Heike Schiller-Sauvant vom Würzburger Haus Antonie Werr, Mitglied des Arbeitskreises „Übergang und Vernetzung in der Straffälligenhilfe“, kennt ähnliche Probleme bei straffällig gewordenen Frauen. „Viele Frauen, die ich begleite, sind traumatisiert“, sagt die Sozialpädagogin. Einigen von Ihnen ging es ebenfalls in der Kindheit sehr schlecht. Ihre Eltern vernachlässigten sie. Oder sie wurden von einem Familienmitglied sexuell missbraucht.

Auch bei diesen Frauen können seelische Leiden wie Borderline-Persönlichkeitsstörungen oder eine Suchterkrankung ein möglicher Hintergrund dafür sein, dass sie eines Tages hinter Gitter landeten. Eine von Schiller-Sauvants Klientinnen leidet zum Beispiel an Kaufsucht. Irgendwann ging ihr das Geld aus. Da verfiel sie auf betrügerische Methoden, um an Geld zu kommen. Andere Frauen ließen sich dazu animieren, Drogen weiter zu verbreiten. Und wurden dabei erwischt.
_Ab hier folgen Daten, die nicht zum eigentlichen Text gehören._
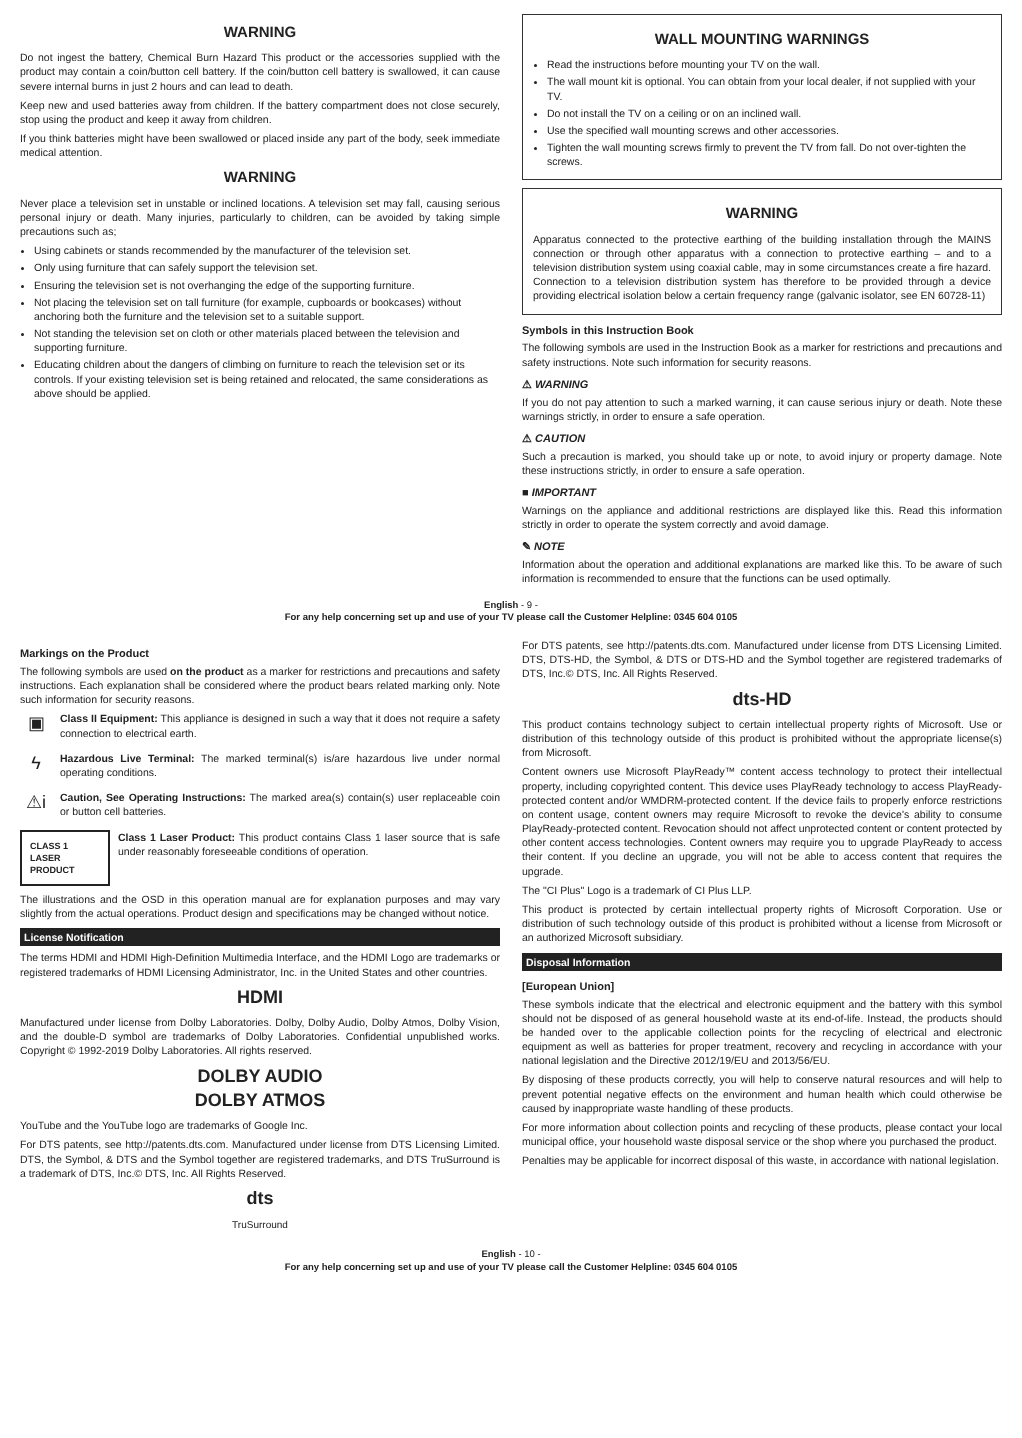WARNING
Do not ingest the battery, Chemical Burn Hazard This product or the accessories supplied with the product may contain a coin/button cell battery. If the coin/button cell battery is swallowed, it can cause severe internal burns in just 2 hours and can lead to death.
Keep new and used batteries away from children. If the battery compartment does not close securely, stop using the product and keep it away from children.
If you think batteries might have been swallowed or placed inside any part of the body, seek immediate medical attention.
WARNING
Never place a television set in unstable or inclined locations. A television set may fall, causing serious personal injury or death. Many injuries, particularly to children, can be avoided by taking simple precautions such as;
Using cabinets or stands recommended by the manufacturer of the television set.
Only using furniture that can safely support the television set.
Ensuring the television set is not overhanging the edge of the supporting furniture.
Not placing the television set on tall furniture (for example, cupboards or bookcases) without anchoring both the furniture and the television set to a suitable support.
Not standing the television set on cloth or other materials placed between the television and supporting furniture.
Educating children about the dangers of climbing on furniture to reach the television set or its controls. If your existing television set is being retained and relocated, the same considerations as above should be applied.
WALL MOUNTING WARNINGS
Read the instructions before mounting your TV on the wall.
The wall mount kit is optional. You can obtain from your local dealer, if not supplied with your TV.
Do not install the TV on a ceiling or on an inclined wall.
Use the specified wall mounting screws and other accessories.
Tighten the wall mounting screws firmly to prevent the TV from fall. Do not over-tighten the screws.
WARNING
Apparatus connected to the protective earthing of the building installation through the MAINS connection or through other apparatus with a connection to protective earthing – and to a television distribution system using coaxial cable, may in some circumstances create a fire hazard. Connection to a television distribution system has therefore to be provided through a device providing electrical isolation below a certain frequency range (galvanic isolator, see EN 60728-11)
Symbols in this Instruction Book
The following symbols are used in the Instruction Book as a marker for restrictions and precautions and safety instructions. Note such information for security reasons.
⚠ WARNING
If you do not pay attention to such a marked warning, it can cause serious injury or death. Note these warnings strictly, in order to ensure a safe operation.
⚠ CAUTION
Such a precaution is marked, you should take up or note, to avoid injury or property damage. Note these instructions strictly, in order to ensure a safe operation.
■ IMPORTANT
Warnings on the appliance and additional restrictions are displayed like this. Read this information strictly in order to operate the system correctly and avoid damage.
✎ NOTE
Information about the operation and additional explanations are marked like this. To be aware of such information is recommended to ensure that the functions can be used optimally.
English - 9 -
For any help concerning set up and use of your TV please call the Customer Helpline: 0345 604 0105
Markings on the Product
The following symbols are used on the product as a marker for restrictions and precautions and safety instructions. Each explanation shall be considered where the product bears related marking only. Note such information for security reasons.
▣
Class II Equipment: This appliance is designed in such a way that it does not require a safety connection to electrical earth.
ϟ
Hazardous Live Terminal: The marked terminal(s) is/are hazardous live under normal operating conditions.
⚠i
Caution, See Operating Instructions: The marked area(s) contain(s) user replaceable coin or button cell batteries.
CLASS 1
LASER PRODUCT
Class 1 Laser Product: This product contains Class 1 laser source that is safe under reasonably foreseeable conditions of operation.
The illustrations and the OSD in this operation manual are for explanation purposes and may vary slightly from the actual operations. Product design and specifications may be changed without notice.
License Notification
The terms HDMI and HDMI High-Definition Multimedia Interface, and the HDMI Logo are trademarks or registered trademarks of HDMI Licensing Administrator, Inc. in the United States and other countries.
HDMI
Manufactured under license from Dolby Laboratories. Dolby, Dolby Audio, Dolby Atmos, Dolby Vision, and the double-D symbol are trademarks of Dolby Laboratories. Confidential unpublished works. Copyright © 1992-2019 Dolby Laboratories. All rights reserved.
DOLBY AUDIO
DOLBY ATMOS
YouTube and the YouTube logo are trademarks of Google Inc.
For DTS patents, see http://patents.dts.com. Manufactured under license from DTS Licensing Limited. DTS, the Symbol, & DTS and the Symbol together are registered trademarks, and DTS TruSurround is a trademark of DTS, Inc.© DTS, Inc. All Rights Reserved.
dts
TruSurround
For DTS patents, see http://patents.dts.com. Manufactured under license from DTS Licensing Limited. DTS, DTS-HD, the Symbol, & DTS or DTS-HD and the Symbol together are registered trademarks of DTS, Inc.© DTS, Inc. All Rights Reserved.
dts-HD
This product contains technology subject to certain intellectual property rights of Microsoft. Use or distribution of this technology outside of this product is prohibited without the appropriate license(s) from Microsoft.
Content owners use Microsoft PlayReady™ content access technology to protect their intellectual property, including copyrighted content. This device uses PlayReady technology to access PlayReady-protected content and/or WMDRM-protected content. If the device fails to properly enforce restrictions on content usage, content owners may require Microsoft to revoke the device's ability to consume PlayReady-protected content. Revocation should not affect unprotected content or content protected by other content access technologies. Content owners may require you to upgrade PlayReady to access their content. If you decline an upgrade, you will not be able to access content that requires the upgrade.
The "CI Plus" Logo is a trademark of CI Plus LLP.
This product is protected by certain intellectual property rights of Microsoft Corporation. Use or distribution of such technology outside of this product is prohibited without a license from Microsoft or an authorized Microsoft subsidiary.
Disposal Information
[European Union]
These symbols indicate that the electrical and electronic equipment and the battery with this symbol should not be disposed of as general household waste at its end-of-life. Instead, the products should be handed over to the applicable collection points for the recycling of electrical and electronic equipment as well as batteries for proper treatment, recovery and recycling in accordance with your national legislation and the Directive 2012/19/EU and 2013/56/EU.
By disposing of these products correctly, you will help to conserve natural resources and will help to prevent potential negative effects on the environment and human health which could otherwise be caused by inappropriate waste handling of these products.
For more information about collection points and recycling of these products, please contact your local municipal office, your household waste disposal service or the shop where you purchased the product.
Penalties may be applicable for incorrect disposal of this waste, in accordance with national legislation.
English - 10 -
For any help concerning set up and use of your TV please call the Customer Helpline: 0345 604 0105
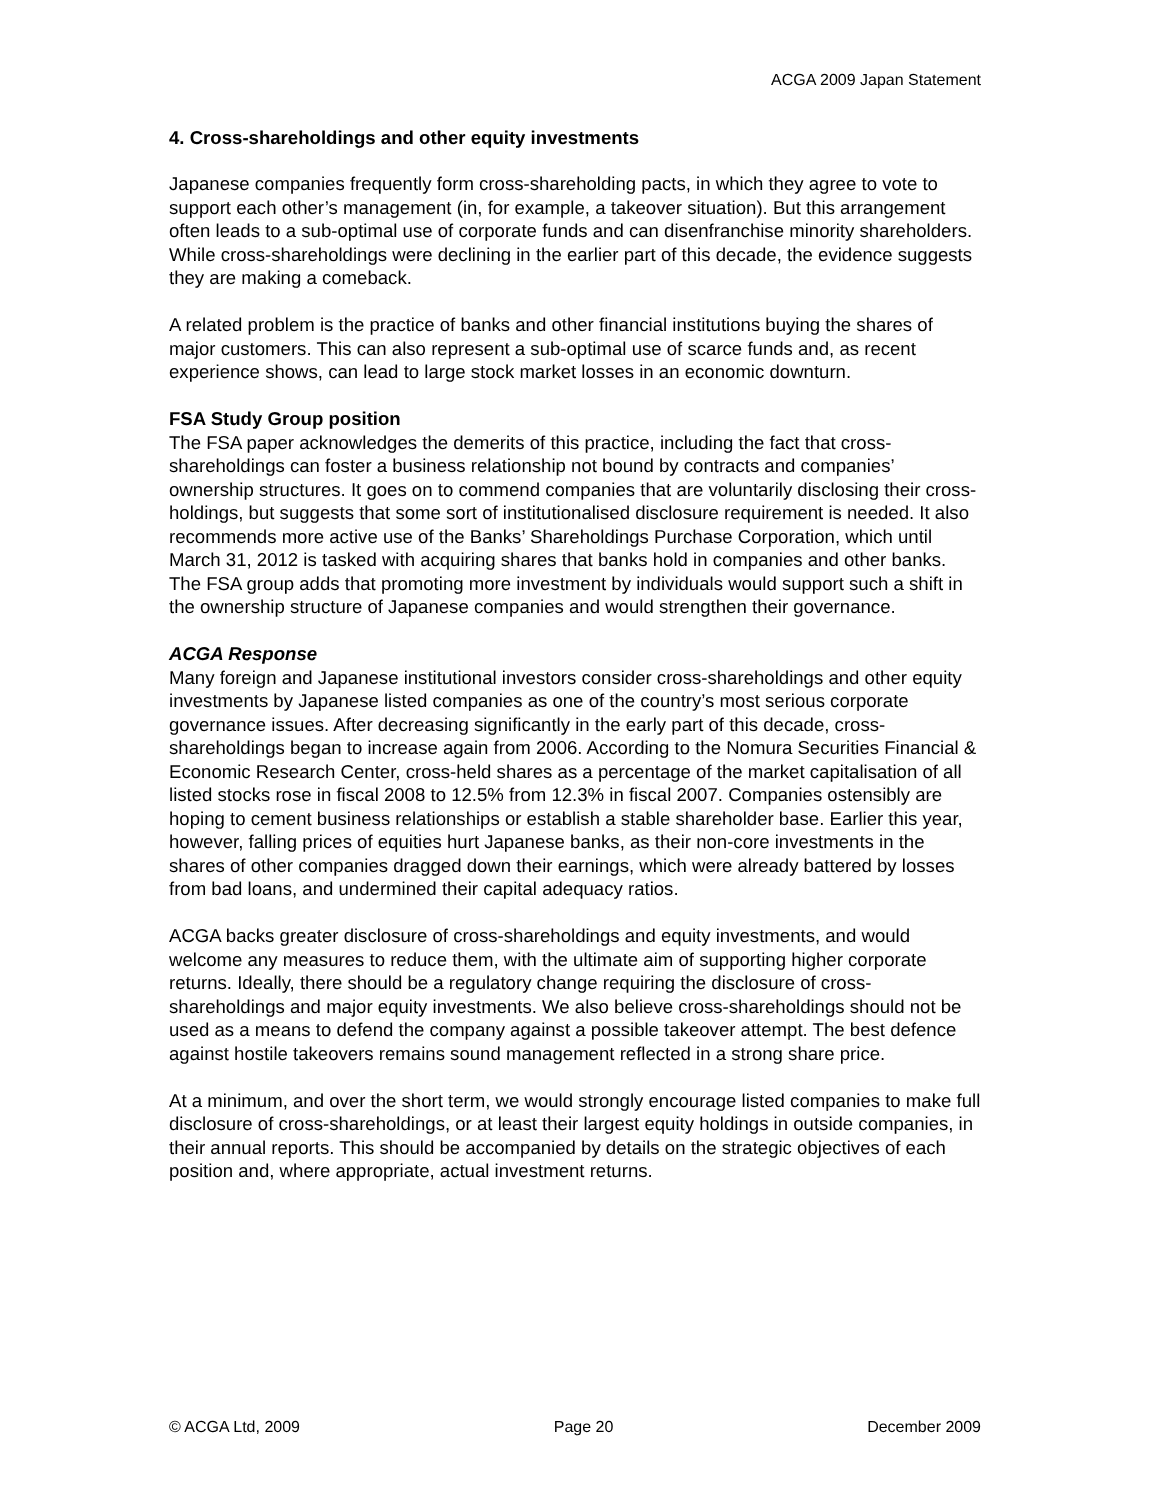ACGA 2009 Japan Statement
4. Cross-shareholdings and other equity investments
Japanese companies frequently form cross-shareholding pacts, in which they agree to vote to support each other’s management (in, for example, a takeover situation). But this arrangement often leads to a sub-optimal use of corporate funds and can disenfranchise minority shareholders. While cross-shareholdings were declining in the earlier part of this decade, the evidence suggests they are making a comeback.
A related problem is the practice of banks and other financial institutions buying the shares of major customers. This can also represent a sub-optimal use of scarce funds and, as recent experience shows, can lead to large stock market losses in an economic downturn.
FSA Study Group position
The FSA paper acknowledges the demerits of this practice, including the fact that cross-shareholdings can foster a business relationship not bound by contracts and companies’ ownership structures. It goes on to commend companies that are voluntarily disclosing their cross-holdings, but suggests that some sort of institutionalised disclosure requirement is needed. It also recommends more active use of the Banks’ Shareholdings Purchase Corporation, which until March 31, 2012 is tasked with acquiring shares that banks hold in companies and other banks. The FSA group adds that promoting more investment by individuals would support such a shift in the ownership structure of Japanese companies and would strengthen their governance.
ACGA Response
Many foreign and Japanese institutional investors consider cross-shareholdings and other equity investments by Japanese listed companies as one of the country’s most serious corporate governance issues. After decreasing significantly in the early part of this decade, cross-shareholdings began to increase again from 2006. According to the Nomura Securities Financial & Economic Research Center, cross-held shares as a percentage of the market capitalisation of all listed stocks rose in fiscal 2008 to 12.5% from 12.3% in fiscal 2007. Companies ostensibly are hoping to cement business relationships or establish a stable shareholder base. Earlier this year, however, falling prices of equities hurt Japanese banks, as their non-core investments in the shares of other companies dragged down their earnings, which were already battered by losses from bad loans, and undermined their capital adequacy ratios.
ACGA backs greater disclosure of cross-shareholdings and equity investments, and would welcome any measures to reduce them, with the ultimate aim of supporting higher corporate returns. Ideally, there should be a regulatory change requiring the disclosure of cross-shareholdings and major equity investments. We also believe cross-shareholdings should not be used as a means to defend the company against a possible takeover attempt. The best defence against hostile takeovers remains sound management reflected in a strong share price.
At a minimum, and over the short term, we would strongly encourage listed companies to make full disclosure of cross-shareholdings, or at least their largest equity holdings in outside companies, in their annual reports. This should be accompanied by details on the strategic objectives of each position and, where appropriate, actual investment returns.
© ACGA Ltd, 2009 Page 20 December 2009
Nach einigen Monaten der Begleitung wünschen sich viele Frauen, ihre Lebensgeschichte in einer Psychotherapie aufzuarbeiten, sagt Schiller-Sauvant: „Doch es gibt viel zu wenige Therapieplätze.“ Die meisten ihrer Kolleginnen und Kollegen, die mit straffällig gewordenen Menschen zu tun haben, kennen diese Problematik. Noch gibt es keine gute Lösung, wie mit diesem Engpass umgegangen werden könnte.

Durch die Fachtagung soll ein Netzwerk für psychisch kranke Straftäter gestrickt werden. Für wichtig halten Heike Schiller-Sauvant und Werner Schühler unter anderem eine intensivere Kooperation mit der Würzburger Drogenberatungsstelle. Deren Leiter, Holger Faust, wird bei der Tagung darstellen, was seine Einrichtung aktuell mit Blick auf die neuen, „Legal Highs“ genannten Drogen tut.

Diskutiert werden soll auch darüber, inwieweit ein „Runder Tisch“ in der Justizvollzugsanstalt Drehtüreffekte bei psychisch kranken Gefangenen verhindern könnte. An einem solchen Tisch könnten im Team einzelne Fälle besprochen und Pläne für die Resozialisierung erarbeitet werden.